Distribution. Spinach flea beetle and yellow-necked flea beetle occur throughout the United States and Canada, east of the Rocky Mountains. Three-spotted flea beetle occupies the same area as the aforementioned species, but also occurs in British Columbia, Idaho, and Utah. These insects are native to North America.
Host Plants. These flea beetles are known principally as pests of the family Chenopodiaceae—beet, spinach, and Swiss chard. Therefore, it is not surprising that they damage sugarbeet, but they also are known to damage cabbage, canola, horseradish, lettuce, and radish on rare occasion. Weeds are their principal host, principally chickweed, Stellaria media; purslane, Portulaca spp.; lambsquarters, Chenopodium album; and pigweed, Amaranthus spp.

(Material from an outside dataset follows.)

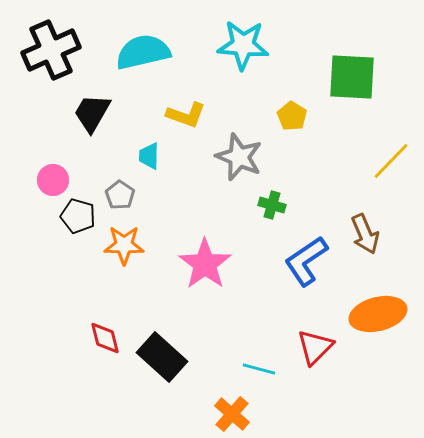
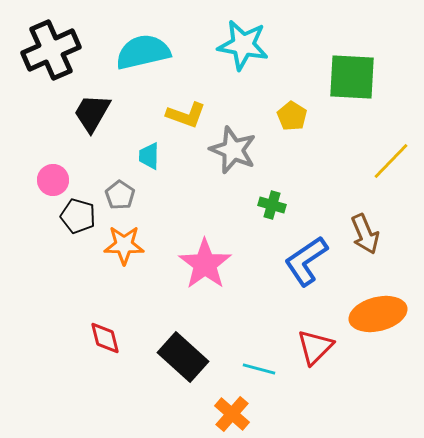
cyan star: rotated 6 degrees clockwise
gray star: moved 6 px left, 7 px up
black rectangle: moved 21 px right
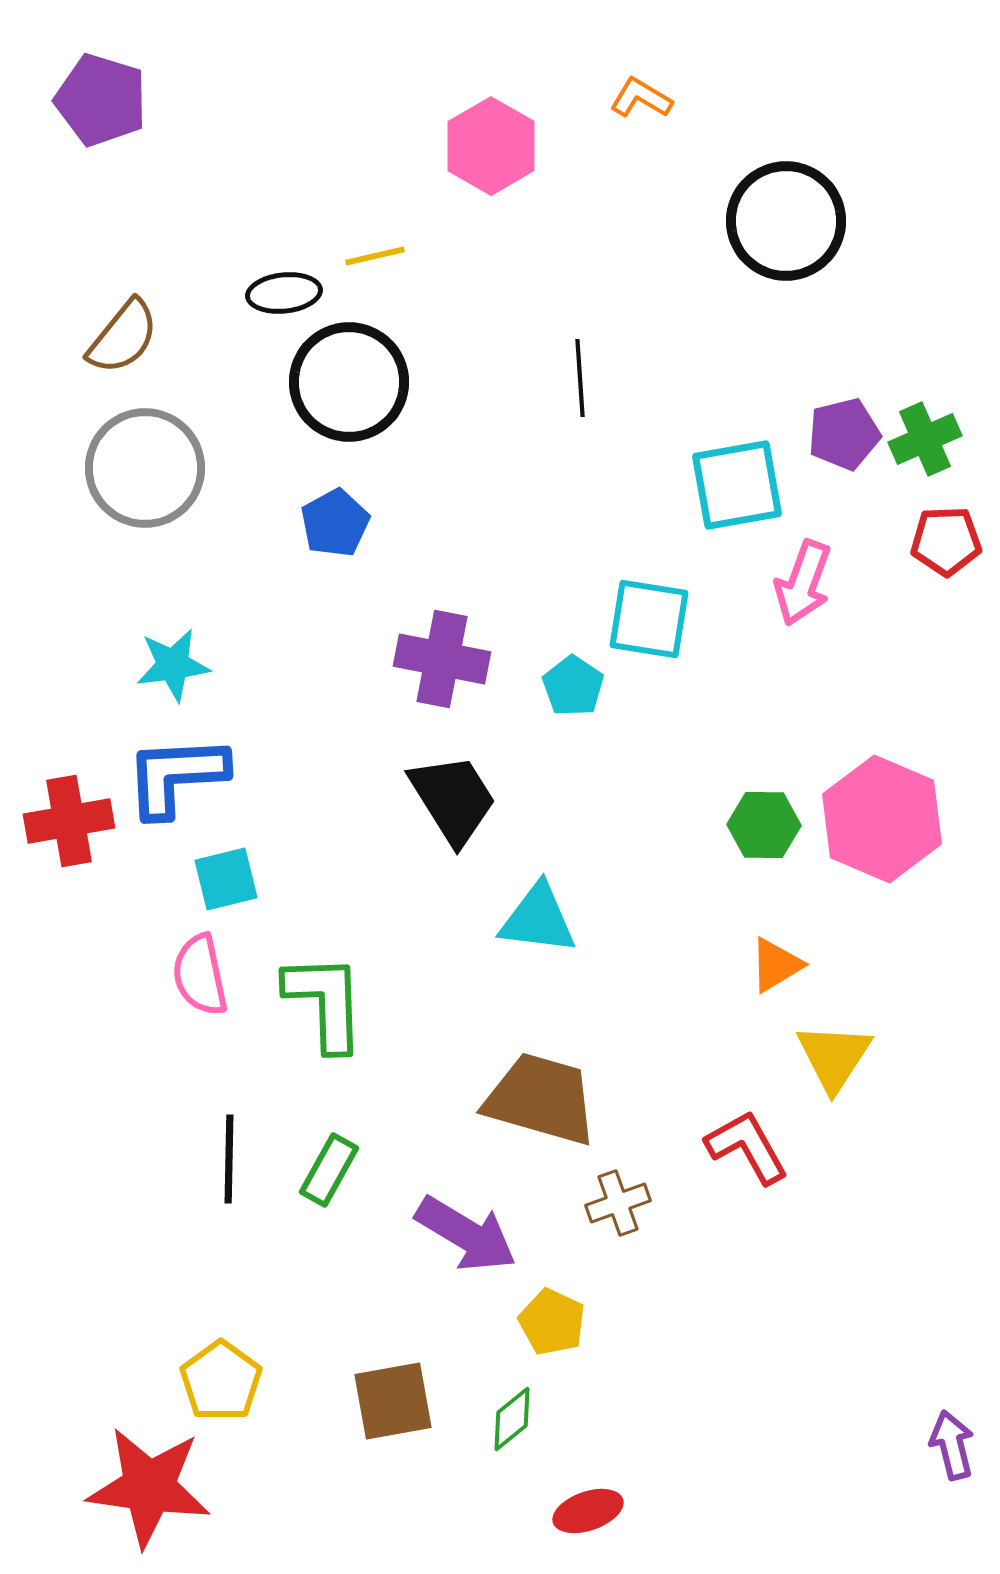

Natural Enemies. Little is known concerning the natural enemies of these beetles, although Chittenden (1899) reported that Medina barbata (Coquillett) (Diptera: Tachinidae) was a parasitoid of the adult spinach flea beetle, and Loan (1967a,b) found threespotted flea beetle to be attacked by Microctonus disonychae (Loan) (Hymenoptera: Braconidae).
Life Cycle and Description. These insects are poorly known, but spinach flea beetle has two generations annually in Maryland, with adults present throughout the year. The life cycle is reported to require 30-60 days. Apparently, these beetles overwinter in the adult stage and have been observed under loose bark of trees and other sheltered locations during the winter months. From the report of Beirne (1971) that adults are present in May and June and again in September and October, we might surmise that only one generation occurs in Canada. The life cycle of the other Disonycha flea beetles seems to be similar.
The biology of spinach flea beetle was provided by Chittenden (1899), that of threespotted flea beetle
by Maxson (1948), and of yellownecked flea beetle by Chittenden (1912b).
The larvae of Disonycha flea beetles differ from the more common genera in that they feed on foliage rather than roots. They tend initially to be gregarious, but this habit dissipates as they mature. They usually feed on the underside of the leaves, initially feeding only partially through the leaf tissue, but eventually creating holes. Adults similarly feed on the leaf tissue, skeletonizing the foliage. Generally, these flea beetles are not considered serious pests.
Because weeds are often important in the biology of these insects, an important element of insect control is weed suppression. Should the insects require suppression, foliar insecticides provide quick relief. The beetles do not seem to overwinter in the soil, so covering crops with netting or row cover material will prevent damage in the spring.